START Text excerpt

Breaking with recent tradition was the Hagerstown-Washington County Chamber of Commerce, which held its own series of forums, produced its own voters guide and endorsed candidates.

The Greater Hagerstown Committee also held forums, which were noteworthy because they explored some issues of the sort not always thought of as political, including the proposed expansion of the Washington County Free Library.

And last but not least, there were the candidates. For the most part, they ran clean, issue-oriented campaigns that educated the voters on their concerns and their abilities. Not all of those endorsed by The Herald-Mail won their races, but none of those who were elected fill us with dread about what they might do.

We have two pieces of advice to the winners regarding those who were not victorious:

· Some ideas brought up by those who did not win deserve additional study. Paul Swartz's proposal to grant scholarships to county high school graduates might be affordable or it might not. But such a program would make the county stand out as a place that values college-level education enough to devote significant tax dollars to it.

Also, Donna Brightman's proposal for a Council of Governments might not work as she had envisioned it, but it points out the need for better communication between county government and some of the outlying areas.

· And speaking of Brightman, isn't there some role in government for a candidate who worked so hard to win a job serving local residents? Certainly there is an advisory board that could make use of her talents and those of others who didn't garner enough votes to win.

END Text excerpt

* _To do_
1/ In the election commentary, condense the paragraph that opens "And last but not least, there were the candidates" into a shorter version that keeps its main facts.
2/ Reproduce the passage of the election commentary between "And last but" and "they might do.", inclusive.

START Data

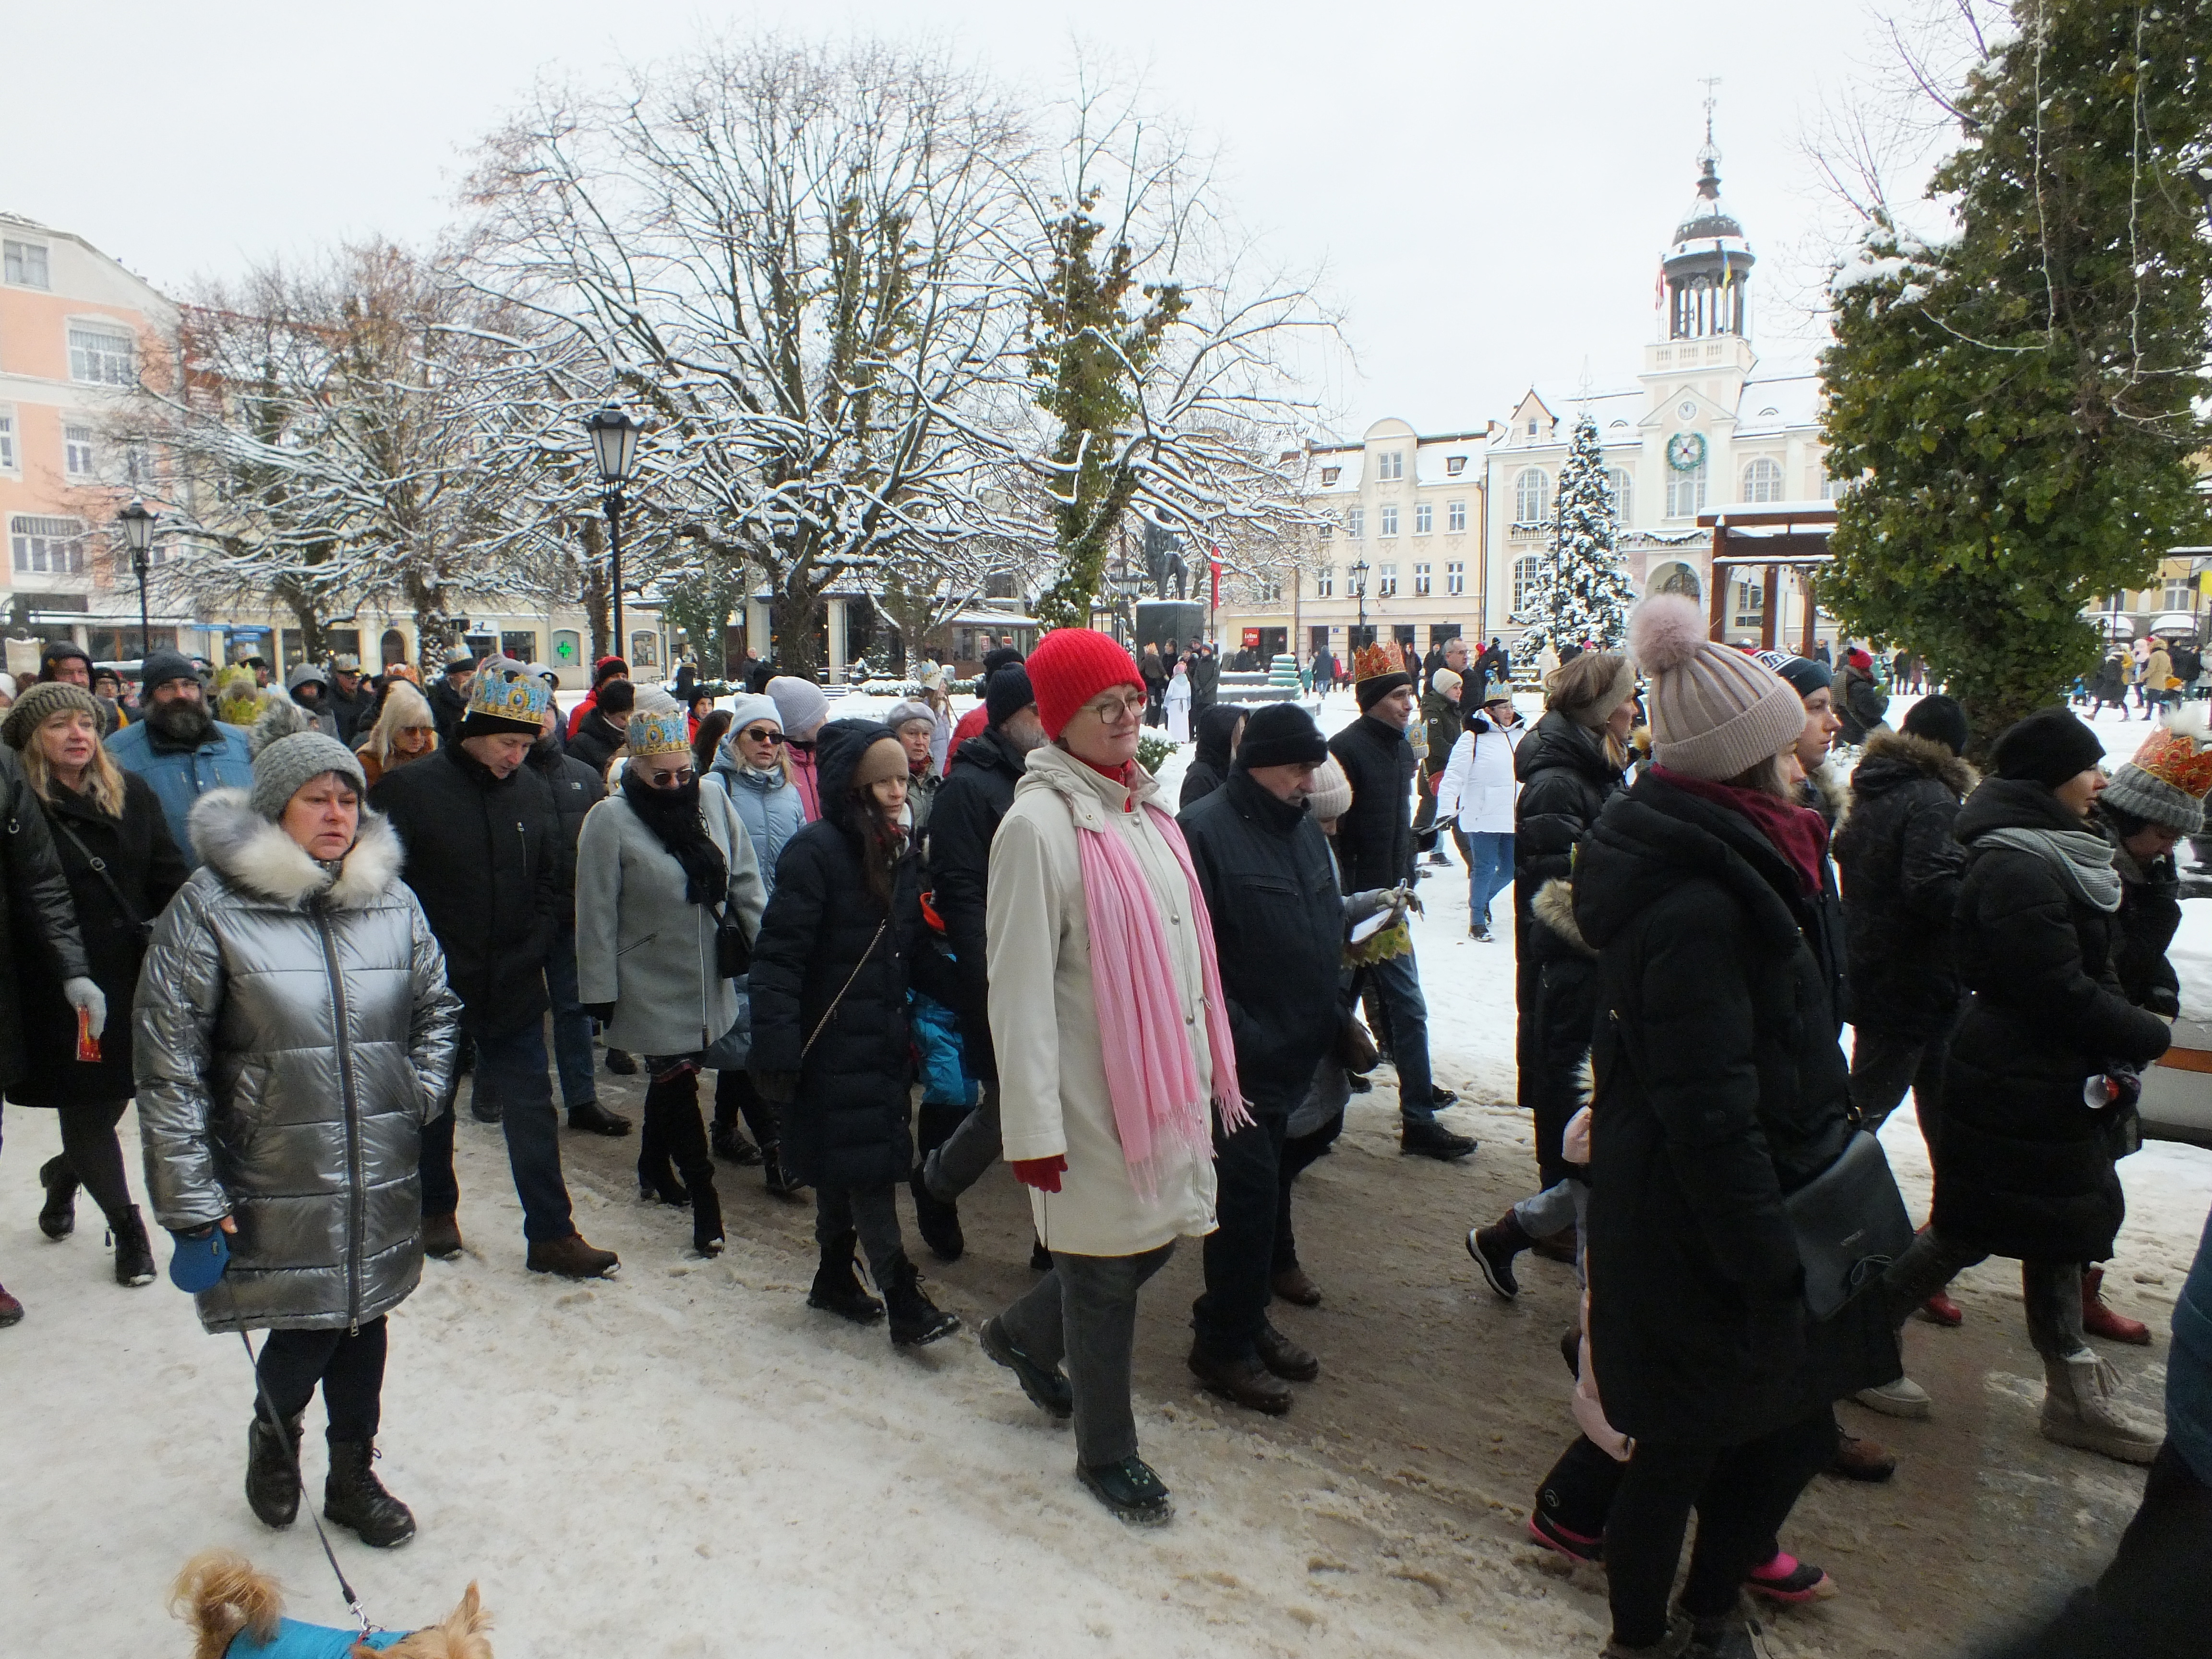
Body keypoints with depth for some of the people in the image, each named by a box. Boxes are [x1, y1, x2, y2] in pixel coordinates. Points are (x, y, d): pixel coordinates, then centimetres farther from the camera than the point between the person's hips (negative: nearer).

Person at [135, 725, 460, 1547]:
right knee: (305, 1331, 3)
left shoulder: (392, 900, 2)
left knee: (364, 1320, 15)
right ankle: (273, 1437, 39)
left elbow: (436, 1007, 18)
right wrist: (190, 1196, -11)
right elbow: (168, 1064, -10)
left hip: (379, 1177, 4)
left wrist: (419, 1097, 6)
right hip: (276, 1186, -4)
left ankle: (353, 1476, 37)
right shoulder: (210, 906, -10)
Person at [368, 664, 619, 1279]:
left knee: (532, 1112, 4)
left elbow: (550, 884, 10)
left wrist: (533, 950, -2)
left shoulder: (533, 793, 2)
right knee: (432, 1105, 16)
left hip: (513, 990, 3)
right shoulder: (410, 789, -11)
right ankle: (437, 1210, 38)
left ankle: (551, 1236, 11)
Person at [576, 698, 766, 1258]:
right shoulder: (610, 819, -13)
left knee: (671, 1079, 19)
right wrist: (599, 991, -10)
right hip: (651, 986, -4)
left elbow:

END Data

* _Solutions per task_
1/ Most candidates ran clean, issue-focused campaigns that informed voters about their concerns and abilities. Not every candidate The Herald-Mail endorsed won, but none of the winners leaves the paper dreading what they might do.

2/
And last but not least, there were the candidates. For the most part, they ran clean, issue-oriented campaigns that educated the voters on their concerns and their abilities. Not all of those endorsed by The Herald-Mail won their races, but none of those who were elected fill us with dread about what they might do.